§ WHAT YOU SHOULD DO:
Convert every line of the listing below into a JSON list of strings, one string per line, and leave out any blank lines.

§ DATA SECTION:

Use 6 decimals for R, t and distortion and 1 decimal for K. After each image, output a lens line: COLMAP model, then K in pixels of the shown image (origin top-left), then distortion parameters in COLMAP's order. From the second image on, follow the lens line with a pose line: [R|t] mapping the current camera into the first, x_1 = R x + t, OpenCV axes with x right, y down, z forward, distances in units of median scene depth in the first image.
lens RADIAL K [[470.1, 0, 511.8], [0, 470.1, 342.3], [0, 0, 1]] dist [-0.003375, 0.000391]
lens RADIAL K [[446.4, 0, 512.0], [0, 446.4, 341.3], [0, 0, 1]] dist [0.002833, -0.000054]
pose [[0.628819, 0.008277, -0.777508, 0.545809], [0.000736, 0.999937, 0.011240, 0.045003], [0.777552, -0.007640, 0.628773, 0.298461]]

§ RESULT OF THE TASK:
[
  "Use 6 decimals for R, t and distortion and 1 decimal for K. After each image, output a lens line: COLMAP model, then K in pixels of the shown image (origin top-left), then distortion parameters in COLMAP's order. From the second image on, follow the lens line with a pose line: [R|t] mapping the current camera into the first, x_1 = R x + t, OpenCV axes with x right, y down, z forward, distances in units of median scene depth in the first image.",
  "lens RADIAL K [[470.1, 0, 511.8], [0, 470.1, 342.3], [0, 0, 1]] dist [-0.003375, 0.000391]",
  "lens RADIAL K [[446.4, 0, 512.0], [0, 446.4, 341.3], [0, 0, 1]] dist [0.002833, -0.000054]",
  "pose [[0.628819, 0.008277, -0.777508, 0.545809], [0.000736, 0.999937, 0.011240, 0.045003], [0.777552, -0.007640, 0.628773, 0.298461]]"
]